Today a few notes on useful metrics. In one of the previous logs I mentioned looking at accuracy and loss, but of course the topic is more complex. Sometimes accuracy may even be misleading. 

Let's imagine that we have a naive classifier - a classification algorithm with no logic or rather with minimum effort and data manipulation to prepare a forecast. We want to model anomaly detection, with 0 for no anomaly and 1 for anomaly detected. We can use for example a method called Uniformly Random Guess: that predicts 0 or 1 with equal probability.
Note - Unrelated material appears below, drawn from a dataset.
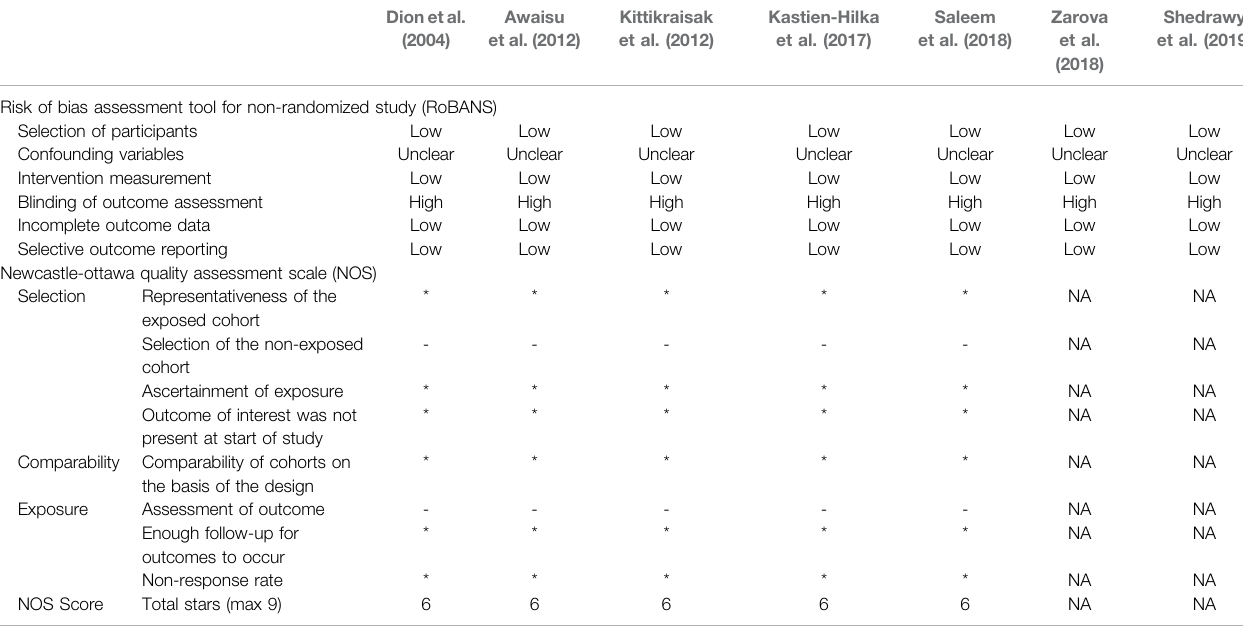
TABLE 2 | Risk of bias assessment for selected studies.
Or even better - an algorithm that always outputs 0. With a low anomaly rate, we can get the accuracy of our algorithm even 100% and have an impression that we did an excellent job.
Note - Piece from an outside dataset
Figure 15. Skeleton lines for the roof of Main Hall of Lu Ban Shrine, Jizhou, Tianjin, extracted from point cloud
A nice tool to consider is a confusion matrix - a table where we have predicted labels and actual labels with scores for each, for example:

It is very easy to create and display the confusion matrix in python using sklearn.metrics:

    # Compute confusion matrix
    cm = confusion_matrix(y_val, y_pred)

    sns.heatmap(cm,
                annot=True,
                fmt='g',
                xticklabels=['Person', 'Not person'],
                yticklabels=['Person', 'Not person'])
    plt.ylabel('Prediction', fontsize=13)
    plt.xlabel('Actual', fontsize=13)
    plt.title('Confusion Matrix', fontsize=17)
    plt.show()

Useful terms related with confusion matrix:
    True Positive (TP): Values that are actually positive and predicted positive.
    False Positive (FP): Values that are actually negative but predicted positive.
    False Negative (FN): Values that are actually positive but predicted negative.
    True Negative (TN): Values that are actually negative and predicted negative.

With the use of the above, we can calculate the following:
Precision
Out of all the positive predicted, what percentage is truly positive.
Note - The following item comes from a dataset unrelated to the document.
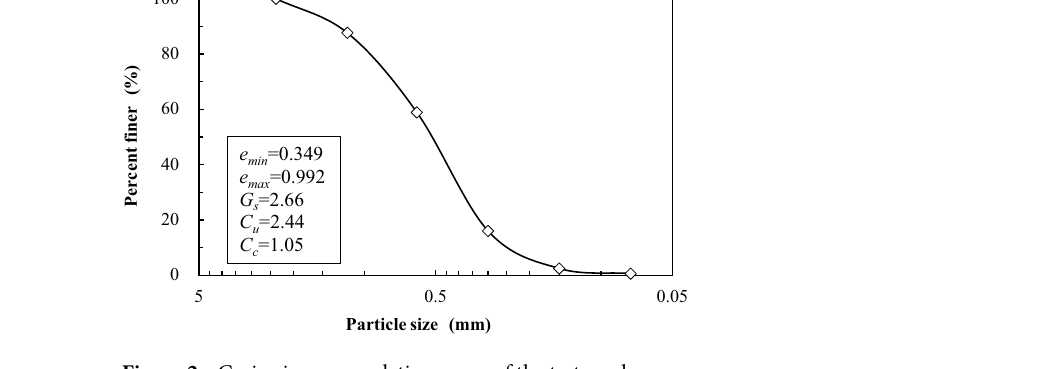
Figure 2. Grain size accumulation curve of the test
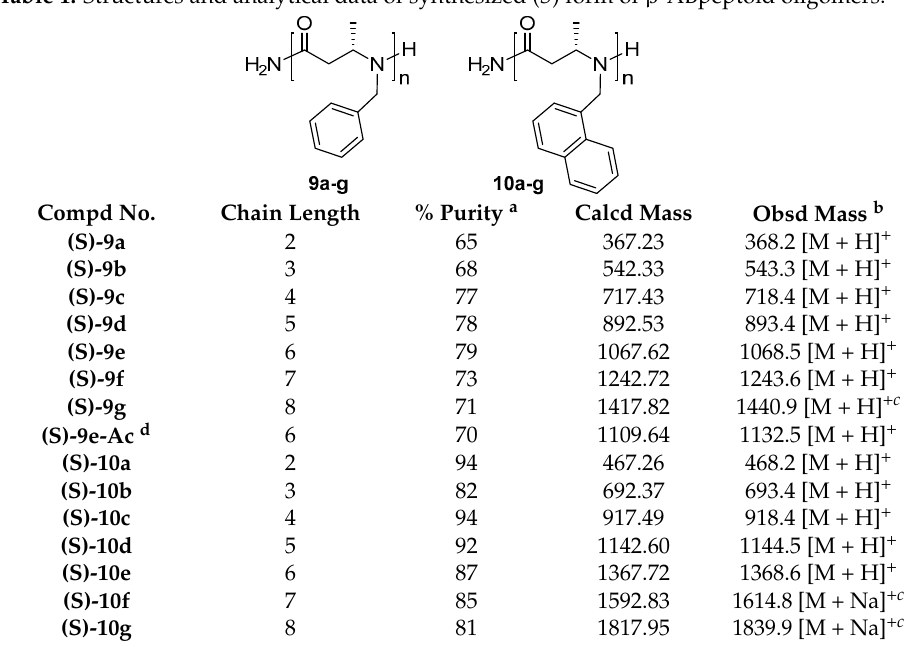
Table 1. Structures and analytical data of synthesized ( S ) form of β -ABpeptoid oligomers.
Precision = True Positive/Predicted Positive

Recall
Out of the actual positive, what percentage are predicted properly.  
Recall = True Positive/Actual Positive

It is very common to calculate F1 score, which is used to measure test accuracy. It is a weighted average of the precision and recall. When F1 score is 1 it’s best and on 0 it’s worst.

    F1 = 2 * (precision * recall) / (precision + recall)
   

Note, that the above are calculated for the target class and not for the full system.

And as always, we need to have our particular problem in mind, in some cases the occurrences of False Negatives have more severe consequences then False Positives (for example cancer detection). Which means we may need to consider some weights in the calculation of metrics or maybe even choose different ones.